PW3 gave evidence at the material time he was at the pub to watch news. There was commotion in the bar between the maid and the Appellant. The issue was fake money. Accused slapped the barmaid. Accused had a small bottle of beer that had not been opened. Appellant became violent. PW4 was a police office PC 69517 Maringo Police Station. On 28.9.07 the complainant came with a letter which was directing him to arrest the Appellant. He with PC Kerunga went and arrested Appellant.
PW5 was Dr. Kamau a Police Surgeon. He examined the complainant on alleged assault. There was a dent on his head and 2 surgical wounds on the head. There was blood clot. It was a month after the alleged offence. Blunt object could have been used. The injury was certified “grievous harm.” The complainant was treated at Kenyatta Hospital on 25 – 30.12.2005. The doctor produced P3 form.
Thereafter evidence was taken from PW6 a Police Constable. On 1/10/07 he was at the Police Station Appellant was brought from Mlolongo.
P3 form had been issued on 2005. Complainant wrote his statement on 5/12/2007. The police files were misplaced hence delay in charging appellant.
The Appellant was put on his defence. He admitted having entered the bar. He admitted having had a quarrel with the waiter over change. At the door he turned to see if owner of the bar was following him. He pushed him outside.
Appellant fell down. The Appellant went to his home in rural area. Then he was arrested and charged.
It is said that the complainant and Appellant were relatives.

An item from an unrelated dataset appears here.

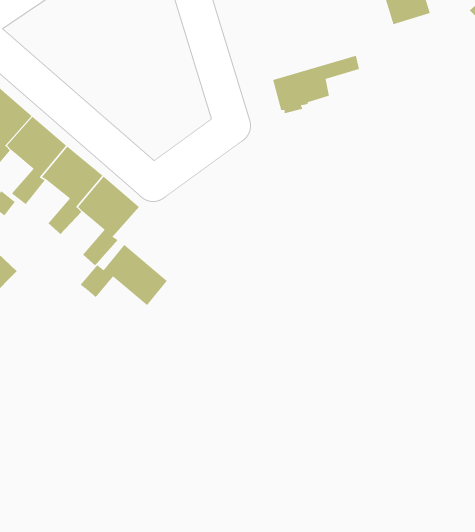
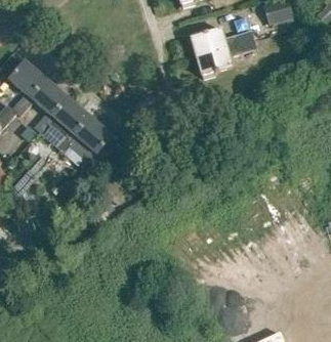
building: none -> [190,28,247,56]
building: [80,244,168,306] -> none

PW1 says he heard argument between Appellant and waiter and saw the Appellant slap the waiter. Appellant pushed PW1 against the door. PW1 turned and saw Appellant hit him with a bottle. PW2 was given information by a barmaid. PW2 saw that his brother PW1 was okay. Appellant broke the bottle and caused chaos in the bar. He hit PW1 on the head. PW1 fell and bled profusely.
The injury was examined by Doctor Z. Kamau one month after alleged injury. He certified injury as grievous. The basis of the quarrel 200/= note was fake, but the matter turned to assault. The parties were passing through a door to get out to discuss the dispute outside the bar then there must have been several persons and at the door there was pushing then both men fell down. It is said that the Appellant had a small bottle unopened with which he hit the complainant on the head.

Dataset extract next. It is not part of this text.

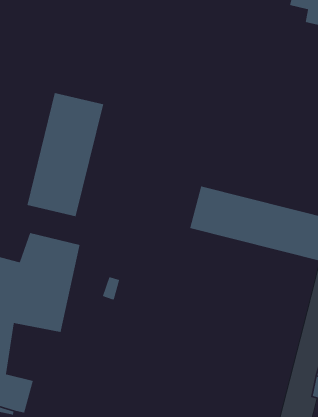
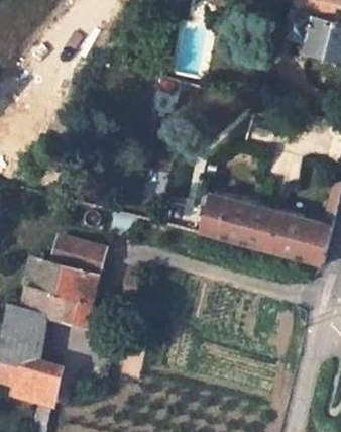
building: [26,92,104,217] -> none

After one month the doctor examined the complainant’s injuries and gave evidence in court. The P3 form shows that general medical history was “assault” and immediate result of injury was “grievous harm.” The doctor described the injuries sustained in the neck in detail. But were there injuries caused only by one blow with a small bottle on the head. The doctor examined the injuries after one month.

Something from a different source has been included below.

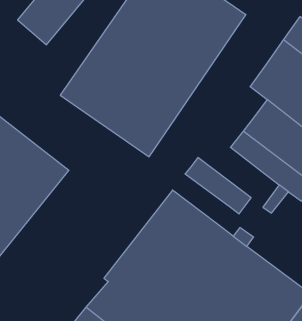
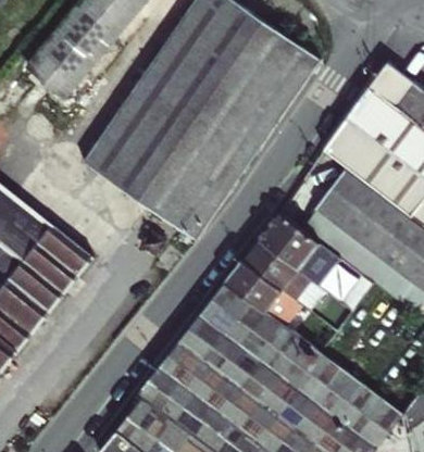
building: none -> [259,212,338,284]
building: none -> [226,260,300,324]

The trial Magistrate made a finding that Appellant hit the complainant with a bottle of beer and fell down. There was no evidence to show that complainant was hit. Then the Appellant himself says “I was advised to go to my rural home” which he did and he was arrested after 1 and 8 months. It is clear this dispute arises out of communication break down between step brothers. No one can tell whether the fall alleged by parties was deliberate or accidental. They say there were many persons in the pub. Then this delay occasioned in bringing the Appellant to police station was explained, as if he was not really guilty as alleged.
I find that it is not clear where the injuries were treated until the doctor came after 1 month. If the injuries were as serious as he said were they were caused by only one blow of the small bottle. Why did the prosecution not produce that bottle.
The first treatment medical evidence was not exhibited which is vital evidence to enable measurements of the injury. It is my view and I find that the prosecution failed to prove the case beyond reasonable doubt.
I therefore allow the appeal and quash conviction and set aside sentence.
The appellant shall be set at liberty forthwith unless otherwise detained lawfully.
Dated and delivered at Nairobi this 28th day of April 2010.